Sunday, May 6, 2012


A few days ago I received Joseph Frank’s enormous biography of Dostoyevski – five volumes condensed into one. A thought crossed my mind: if I don’t like the book, I can always use it for weight-lifting exercise. Imagine, instead of meaningless dumbbells, lifting the weight of Dostoyevski’s life!

This morning I opened the book at random, and found the story that Dostoyevski records in his Writer’s Diary: a poor seamstress, in despair over not being able to rise from poverty, jumps to her death, holding an icon in her hands. She knows she’s committing a mortal sin, but still clings to the faith that she will be forgiven and admitted to the “better world.”

This made me think of my own impoverished youth and my frequent impulse to jump:

In my twenties, I could never look
from a high window or a roof 
and not feel a gathering leap.

~ but since I had no hope of a happy afterlife, I always chose my misery over nothingness. Gentle Reader, when I say that atheism saved my life, I am not trying to be witty.  

But the story also reminded me of the desperate prayers of the Auschwitz inmates. My grandmother Veronika told me of one such evening of communal prayer – diminished in horror because it contained some humor. My grandmother always chuckled a bit when quoting the kapo.


One evening in Auschwitz
the women in her barracks began to pray.

Their prayer grows and grows,
a chant, a hymn, a howl –
it carries far

into the searchlight-blinded,
electric wire-razored night.
The Kapo rushes in and shouts,

Not so loud!
God is not hard of hearing!

And my grandmother laughs.
Then she begins to sing:
Many have fallen

in the sleep of death,
but we have still awakened
to praise Thee,

she sings to the God of Auschwitz.
Her voice does not quiver.

~ Oriana © 2012


My grandmother Veronika, first ID photo after Auschwitz


The previous ending to this poem was quite different, but it got trashed at an expensive East Coast workshop. I agree that the current ending is stronger, and the right closure to the sequence about my grandmother and her strength of character (a Victorian expression, isn’t it). But the original ending also had something to offer:

but we have still awakened
to praise Thee,

she sings to the God of Auschwitz.
God is not hard of hearing,
but speaks another language –

replies with the dawn’s
wounded aurora.

I meant that the redness of dawn (with all the metaphoric meanings of both red and dawn) is the divine reply, not understood by humanity. The “language” of nature – its cycles of death and rebirth, its sublime beauty –that’s where we may find a consoling answer.

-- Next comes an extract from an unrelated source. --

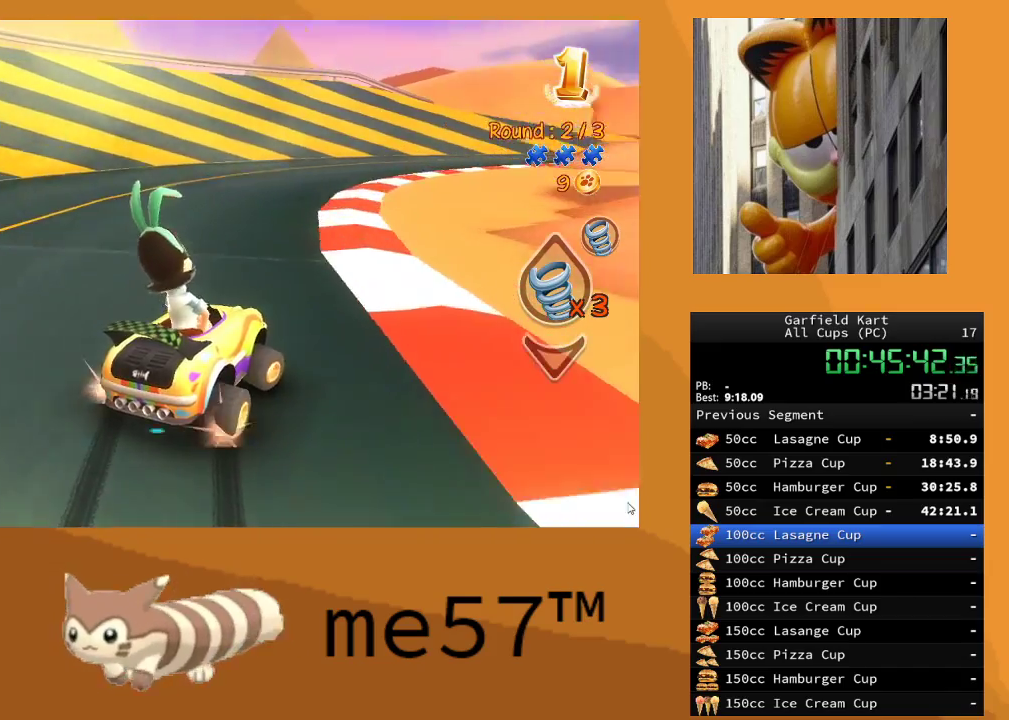
{"buttons": ["B", "R2"], "left_stick": "left", "right_stick": "center", "events": [[50, "left_stick", "center"], [200, "left_stick", "right"], [467, "left_stick", "left"]]}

Recently I found a similar idea in Louise Glück’s poem, “Sunset,” from The Wild Iris. The poem is spoken in the persona of god.


My great happiness
is the sound your voice makes,
calling to me even in despair; my sorrow
that I cannot answer you
in speech you accept as mine.

You have no faith in your own language.
So you invest
authority in signs
you cannot read with any accuracy.

And yet your voice reaches me always.
And I answer constantly,
my anger passing
as winter passes. My tenderness
should be apparent to you
in the breeze of the summer evening
and in the words that become
your own response.

~ Louise Glück, The Wild Iris, 1992

This is basically a naturalistic attitude, equating god with nature, proclaiming that nature is benevolent. A poem like this makes me think that Glück would reply to Einstein’s famous question by saying yes, the universe is friendly.

A Zen poet makes a similar comment:

Every day, priests minutely examine the Law
and endlessly chant complicated sutras.
Before doing that, though, they should learn
how to read the love letters sent
by wind and rain, snow and moon.

~ Ikkyu, from Ikkyu and the Crazy Cloud Anthology, trans. by Sonya Arutzen

On the other hand, those signs and natural wonders are not always aligned with what we wish for. Here Hafiz winks at us, in effect saying “que sera, sera.”

If the way the Milky Way revolves
Ignores your desires for a day or two,
Do not sink into sadness –
All turning goes as it will.

No matter what happens, our brain will automatically interpret it in whatever way makes it easier for us to carry on – even if it’s “this too shall pass.” In any case, we are not responsible for what happens, only for our response to what happens.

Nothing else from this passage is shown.